Lunch service ends at 3pm and it was five minutes before that when we arrived that afternoon. The host greeted us warmly and quickly led us to a table. Another staff promptly came us to us two minutes later and politely reminded us that the kitchen was about to close and whether we were ready to order.
Wife cocked her eyebrows across the table. That wasn't what we expected at all for the service staff at St John Bread and Wine was at best indifferent bordering on rude. In fact, we went to St John Bar and Restaurant fully expecting to be treated like dirt (which says tons about its food really). We felt much better trekking all the way down to Smithfield Market already.
That said, we were a bit disappointed that pigs' cheeks weren't on the menu that day but were intrigued by pheasant and trotter pie (£34) that the opposite table ordered. Though it says on the menu that the pie is to be shared by two, it can easily feed four light eaters judging by its size. Perhaps we will have that when we have company for our next visit.
Anyway, our orders arrive exactly five minutes later. Either the kitchen was almost done for the day or the cooks were anxious to call it a day. I'm fine either way so long that the dishes turned out fine. The mussels, celeriac and red onion (£7.80) was refreshing to the palate and the bit of lamb lettuce that the mussels were perched on added to that. A nice little appetizer it is.
My smoked haddock (£17.80) came with saffron and accompanied with parsnip. Unlike the salmon at Medcalf, there is no mashed potatoes to distract from the smoked haddock. Instead, three clunky slices of honeyed parsnip laid on its side. Haddock sliced away cleanly and its subtle saltiness was nicely complemented with the sweet parsnip.
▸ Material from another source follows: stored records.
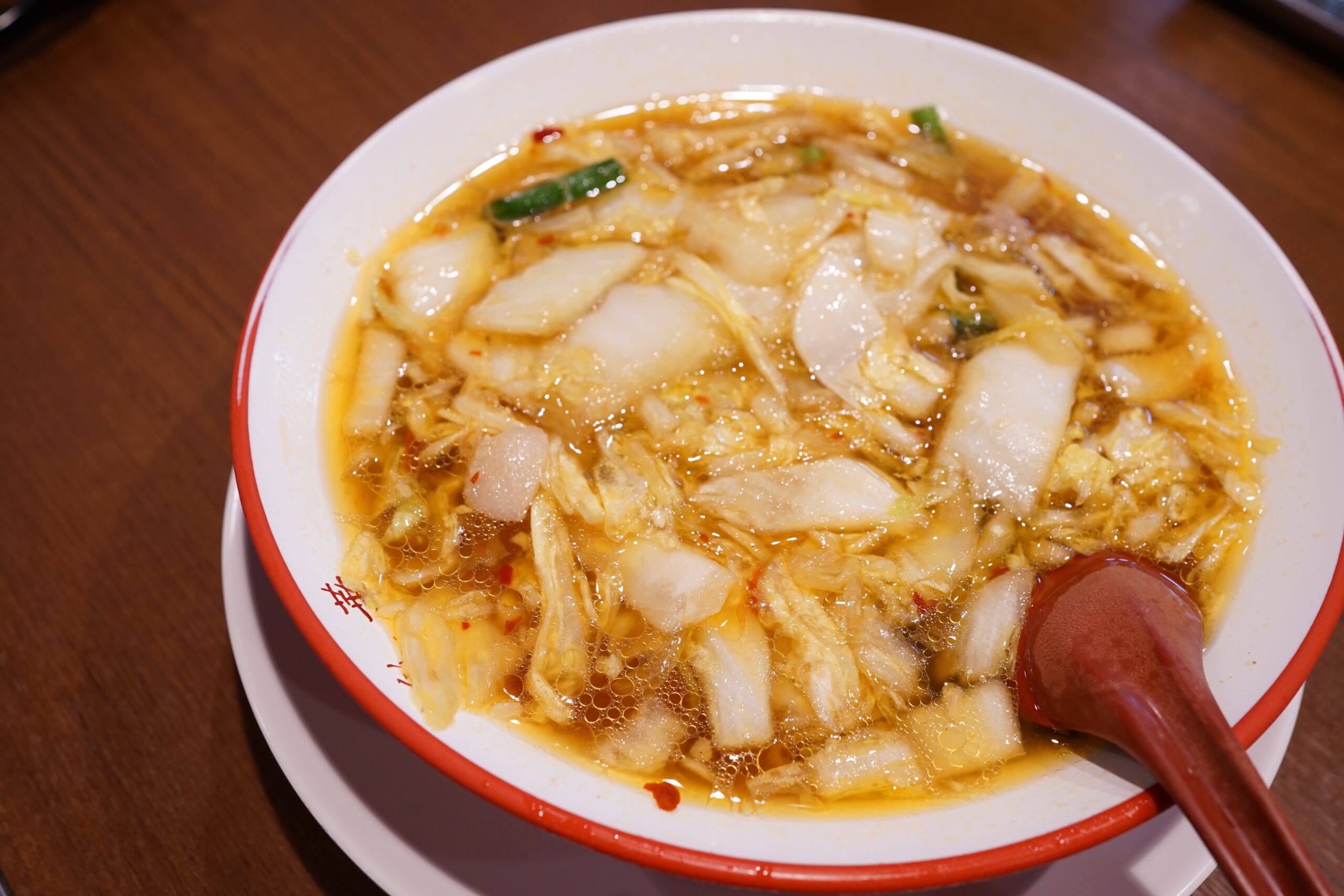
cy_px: 448
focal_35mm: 35
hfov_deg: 54.4
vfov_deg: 37.9
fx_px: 1307
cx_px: 672
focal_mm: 35
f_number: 7.1
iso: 800
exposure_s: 1/25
Wife's middlewhite (£23.50) came with chard and white beans. The chard reminded us of the Chinese 'mei cai', which is sometimes served with chopped up pork. Naturally, we found this dish quite to our liking. Loved the middlewhite's cackling skin though the dish can be served warmer. However, I thought that this one is a bit overpriced - a similar dish ordered at St John cost just half of that earlier in the year. Surely the addition of chard can't bump up the price by that much, can it?
No meal at St John can be without the mandatory madeleines. Half a dozen still cost £3.70 as before. We made sure that we ordered this right before the end of our main courses so that they would arrive just in time. While the madeleines weren't the best looking cakes but St John's madelelines tasted exactly as I remembered them to be. Almost crusty on the exterior with a soft, moist, and slightly sweet interior. Top it up with a pot of Earl Grey and it can easily beat any scones and cream.
There was a flash of "St John Bread and Wine" service at the end of our meal when a sullen looking waitress hovered around our table and literally grabbed any empty plates at the first possible instance. We felt as if we were overstaying our welcome despite the restaurant still half filled. Then three separate tables started to chorused birthday songs one after another and all was forgotten as we joined in the applause.
St John remains my top choice for traditional English food. That said, I'm not sure whether it would be the place to dine at if you are to have only one dinner in London. While the food's quality is consistently good, its service remains hit or miss. But if you are looking for a quirky English restaurant, look no further than St John Bar and Restaurant.